Assignment — Using the data beneath this instruction, retype only the lines from the one that contains "Receiver operating characteristic" down to the one that contains "Table 1. Top", both included, exactly as they appear.

Collected data entries —

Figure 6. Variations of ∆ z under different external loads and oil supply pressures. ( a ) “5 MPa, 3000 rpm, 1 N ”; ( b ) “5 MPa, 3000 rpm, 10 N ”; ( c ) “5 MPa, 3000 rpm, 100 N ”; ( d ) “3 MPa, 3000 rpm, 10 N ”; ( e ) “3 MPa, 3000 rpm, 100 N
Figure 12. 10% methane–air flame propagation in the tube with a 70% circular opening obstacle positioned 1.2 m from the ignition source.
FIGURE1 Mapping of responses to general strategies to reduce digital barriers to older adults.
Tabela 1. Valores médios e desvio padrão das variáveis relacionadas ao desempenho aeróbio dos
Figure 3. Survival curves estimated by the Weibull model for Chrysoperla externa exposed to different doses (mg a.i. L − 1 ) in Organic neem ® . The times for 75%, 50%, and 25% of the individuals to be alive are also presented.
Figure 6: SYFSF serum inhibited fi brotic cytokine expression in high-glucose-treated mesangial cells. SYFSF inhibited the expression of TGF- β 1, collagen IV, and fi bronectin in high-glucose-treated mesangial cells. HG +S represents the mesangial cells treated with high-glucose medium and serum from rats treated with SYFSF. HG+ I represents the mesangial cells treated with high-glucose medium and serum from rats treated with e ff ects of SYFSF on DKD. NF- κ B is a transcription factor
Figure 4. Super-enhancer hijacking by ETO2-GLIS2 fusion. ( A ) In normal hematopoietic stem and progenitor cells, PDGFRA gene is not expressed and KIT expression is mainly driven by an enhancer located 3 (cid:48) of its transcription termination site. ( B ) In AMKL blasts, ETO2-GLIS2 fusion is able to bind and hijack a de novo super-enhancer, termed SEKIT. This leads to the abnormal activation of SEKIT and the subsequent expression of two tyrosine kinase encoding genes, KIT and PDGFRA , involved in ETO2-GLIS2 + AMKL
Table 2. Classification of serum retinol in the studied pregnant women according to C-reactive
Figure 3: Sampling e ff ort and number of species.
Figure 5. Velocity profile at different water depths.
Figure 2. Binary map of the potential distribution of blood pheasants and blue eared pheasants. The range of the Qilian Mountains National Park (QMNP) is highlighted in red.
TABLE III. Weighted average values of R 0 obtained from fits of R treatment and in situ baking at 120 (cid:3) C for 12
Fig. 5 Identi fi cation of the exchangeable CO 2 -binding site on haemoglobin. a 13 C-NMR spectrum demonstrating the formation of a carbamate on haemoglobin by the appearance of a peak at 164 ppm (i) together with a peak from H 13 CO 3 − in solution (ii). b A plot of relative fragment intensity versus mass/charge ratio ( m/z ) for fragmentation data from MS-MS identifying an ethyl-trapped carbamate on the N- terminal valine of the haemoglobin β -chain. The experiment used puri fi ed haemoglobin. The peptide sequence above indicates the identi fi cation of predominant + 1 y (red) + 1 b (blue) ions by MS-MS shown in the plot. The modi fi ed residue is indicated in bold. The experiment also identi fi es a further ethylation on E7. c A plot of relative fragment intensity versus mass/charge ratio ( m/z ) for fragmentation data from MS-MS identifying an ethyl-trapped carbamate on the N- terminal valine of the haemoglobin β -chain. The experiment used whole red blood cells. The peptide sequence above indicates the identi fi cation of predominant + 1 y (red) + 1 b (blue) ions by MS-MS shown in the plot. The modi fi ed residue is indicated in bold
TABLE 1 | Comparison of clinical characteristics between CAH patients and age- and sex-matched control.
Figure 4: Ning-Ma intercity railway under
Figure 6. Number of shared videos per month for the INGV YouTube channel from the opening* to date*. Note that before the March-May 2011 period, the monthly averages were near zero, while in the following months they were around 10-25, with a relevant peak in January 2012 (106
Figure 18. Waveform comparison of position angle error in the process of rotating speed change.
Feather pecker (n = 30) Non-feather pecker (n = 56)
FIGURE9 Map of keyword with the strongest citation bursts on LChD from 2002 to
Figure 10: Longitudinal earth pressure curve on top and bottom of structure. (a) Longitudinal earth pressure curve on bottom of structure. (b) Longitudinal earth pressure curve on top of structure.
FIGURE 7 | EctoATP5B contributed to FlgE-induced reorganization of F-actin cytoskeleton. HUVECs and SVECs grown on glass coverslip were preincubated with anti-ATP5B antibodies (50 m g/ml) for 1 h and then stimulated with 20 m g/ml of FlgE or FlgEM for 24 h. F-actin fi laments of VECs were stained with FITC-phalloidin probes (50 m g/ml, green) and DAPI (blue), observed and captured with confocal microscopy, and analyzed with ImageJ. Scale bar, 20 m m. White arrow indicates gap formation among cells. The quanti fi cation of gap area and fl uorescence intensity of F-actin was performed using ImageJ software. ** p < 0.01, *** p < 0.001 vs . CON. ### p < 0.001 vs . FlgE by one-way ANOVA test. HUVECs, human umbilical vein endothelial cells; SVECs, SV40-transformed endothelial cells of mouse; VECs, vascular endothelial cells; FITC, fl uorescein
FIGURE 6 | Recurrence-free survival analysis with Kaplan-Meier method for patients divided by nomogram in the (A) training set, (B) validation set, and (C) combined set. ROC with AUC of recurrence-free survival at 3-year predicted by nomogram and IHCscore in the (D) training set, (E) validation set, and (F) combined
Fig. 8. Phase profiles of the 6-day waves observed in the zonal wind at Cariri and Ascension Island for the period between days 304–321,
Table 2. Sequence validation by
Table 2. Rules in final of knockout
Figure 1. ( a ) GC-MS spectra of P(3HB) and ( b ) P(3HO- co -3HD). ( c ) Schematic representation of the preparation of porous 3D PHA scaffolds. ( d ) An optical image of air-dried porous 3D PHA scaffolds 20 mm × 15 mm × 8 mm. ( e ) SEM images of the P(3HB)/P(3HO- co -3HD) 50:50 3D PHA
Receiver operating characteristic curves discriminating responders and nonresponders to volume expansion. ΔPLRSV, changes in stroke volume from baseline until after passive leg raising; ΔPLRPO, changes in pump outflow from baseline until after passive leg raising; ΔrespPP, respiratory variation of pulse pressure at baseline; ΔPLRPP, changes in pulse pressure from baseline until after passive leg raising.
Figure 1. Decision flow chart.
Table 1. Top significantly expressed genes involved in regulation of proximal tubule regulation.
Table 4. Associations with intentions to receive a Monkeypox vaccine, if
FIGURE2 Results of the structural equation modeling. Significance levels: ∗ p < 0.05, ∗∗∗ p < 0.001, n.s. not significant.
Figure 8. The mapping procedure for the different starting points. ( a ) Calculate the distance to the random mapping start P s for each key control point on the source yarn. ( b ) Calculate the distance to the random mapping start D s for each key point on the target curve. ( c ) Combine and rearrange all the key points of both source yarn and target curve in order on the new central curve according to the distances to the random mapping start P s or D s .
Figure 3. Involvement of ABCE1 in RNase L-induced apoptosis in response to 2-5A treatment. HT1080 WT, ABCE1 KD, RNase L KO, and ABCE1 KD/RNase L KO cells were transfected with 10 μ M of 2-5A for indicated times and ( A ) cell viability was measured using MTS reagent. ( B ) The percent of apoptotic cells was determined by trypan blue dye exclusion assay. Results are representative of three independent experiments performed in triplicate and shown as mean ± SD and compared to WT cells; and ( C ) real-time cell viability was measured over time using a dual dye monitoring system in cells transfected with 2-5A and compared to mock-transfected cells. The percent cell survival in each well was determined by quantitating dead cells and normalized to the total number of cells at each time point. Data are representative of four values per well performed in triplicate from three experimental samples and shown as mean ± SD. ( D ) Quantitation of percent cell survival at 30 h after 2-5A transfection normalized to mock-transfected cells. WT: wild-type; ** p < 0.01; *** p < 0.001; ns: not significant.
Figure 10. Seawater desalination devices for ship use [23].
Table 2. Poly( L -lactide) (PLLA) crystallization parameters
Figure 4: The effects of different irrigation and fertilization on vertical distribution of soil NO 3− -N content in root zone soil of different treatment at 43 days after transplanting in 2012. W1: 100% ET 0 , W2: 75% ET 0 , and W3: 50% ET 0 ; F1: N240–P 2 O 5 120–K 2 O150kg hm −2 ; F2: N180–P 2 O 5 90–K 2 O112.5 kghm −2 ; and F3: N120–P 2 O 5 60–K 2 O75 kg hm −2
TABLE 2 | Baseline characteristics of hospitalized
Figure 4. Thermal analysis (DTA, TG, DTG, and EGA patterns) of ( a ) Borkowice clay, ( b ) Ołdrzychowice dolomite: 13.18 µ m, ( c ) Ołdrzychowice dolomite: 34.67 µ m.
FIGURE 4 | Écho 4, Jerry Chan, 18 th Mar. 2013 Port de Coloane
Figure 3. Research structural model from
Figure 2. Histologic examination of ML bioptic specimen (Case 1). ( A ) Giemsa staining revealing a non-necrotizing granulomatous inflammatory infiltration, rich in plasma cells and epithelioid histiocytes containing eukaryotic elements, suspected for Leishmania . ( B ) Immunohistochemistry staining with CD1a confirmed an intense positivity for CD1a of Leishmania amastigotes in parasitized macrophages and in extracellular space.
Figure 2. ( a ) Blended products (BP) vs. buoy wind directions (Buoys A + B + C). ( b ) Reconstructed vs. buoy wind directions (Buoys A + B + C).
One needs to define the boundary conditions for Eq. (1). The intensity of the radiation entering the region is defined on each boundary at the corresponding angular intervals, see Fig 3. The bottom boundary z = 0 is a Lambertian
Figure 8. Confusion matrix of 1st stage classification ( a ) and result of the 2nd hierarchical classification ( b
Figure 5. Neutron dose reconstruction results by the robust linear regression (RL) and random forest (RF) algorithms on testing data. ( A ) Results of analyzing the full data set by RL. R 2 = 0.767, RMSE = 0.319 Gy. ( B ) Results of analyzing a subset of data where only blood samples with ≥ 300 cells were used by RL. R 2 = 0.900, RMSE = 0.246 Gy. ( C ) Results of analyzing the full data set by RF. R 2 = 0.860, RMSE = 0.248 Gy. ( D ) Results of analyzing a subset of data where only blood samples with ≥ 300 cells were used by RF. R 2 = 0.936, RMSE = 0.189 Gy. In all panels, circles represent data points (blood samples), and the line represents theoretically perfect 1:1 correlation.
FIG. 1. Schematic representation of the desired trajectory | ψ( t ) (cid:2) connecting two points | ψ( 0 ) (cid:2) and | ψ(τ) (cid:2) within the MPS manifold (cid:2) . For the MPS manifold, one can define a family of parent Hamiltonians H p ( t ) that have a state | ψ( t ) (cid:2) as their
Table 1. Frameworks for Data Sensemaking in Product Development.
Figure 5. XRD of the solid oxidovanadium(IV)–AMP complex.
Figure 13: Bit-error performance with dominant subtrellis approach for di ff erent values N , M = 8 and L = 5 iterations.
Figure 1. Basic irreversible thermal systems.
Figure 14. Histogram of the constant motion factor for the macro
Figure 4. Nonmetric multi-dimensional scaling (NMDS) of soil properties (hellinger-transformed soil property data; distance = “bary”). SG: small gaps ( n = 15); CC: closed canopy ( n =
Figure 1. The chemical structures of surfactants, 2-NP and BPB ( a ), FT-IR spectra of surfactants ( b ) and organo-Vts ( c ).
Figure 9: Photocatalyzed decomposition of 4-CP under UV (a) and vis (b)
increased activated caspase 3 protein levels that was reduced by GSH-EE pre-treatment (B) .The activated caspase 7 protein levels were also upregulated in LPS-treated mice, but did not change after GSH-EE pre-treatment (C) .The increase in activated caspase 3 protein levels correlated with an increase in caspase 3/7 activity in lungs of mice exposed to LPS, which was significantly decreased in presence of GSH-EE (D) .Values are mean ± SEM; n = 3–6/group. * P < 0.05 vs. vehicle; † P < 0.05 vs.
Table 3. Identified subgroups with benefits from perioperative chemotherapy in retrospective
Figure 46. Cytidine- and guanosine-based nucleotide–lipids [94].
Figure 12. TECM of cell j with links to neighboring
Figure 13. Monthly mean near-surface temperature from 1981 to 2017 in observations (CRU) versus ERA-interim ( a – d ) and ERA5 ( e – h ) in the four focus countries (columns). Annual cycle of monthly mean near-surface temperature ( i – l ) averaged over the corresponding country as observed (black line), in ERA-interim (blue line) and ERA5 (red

Written solution —
Receiver operating characteristic curves discriminating responders and nonresponders to volume expansion. ΔPLRSV, changes in stroke volume from baseline until after passive leg raising; ΔPLRPO, changes in pump outflow from baseline until after passive leg raising; ΔrespPP, respiratory variation of pulse pressure at baseline; ΔPLRPP, changes in pulse pressure from baseline until after passive leg raising.
Figure 1. Decision flow chart.
Table 1. Top significantly expressed genes involved in regulation of proximal tubule regulation.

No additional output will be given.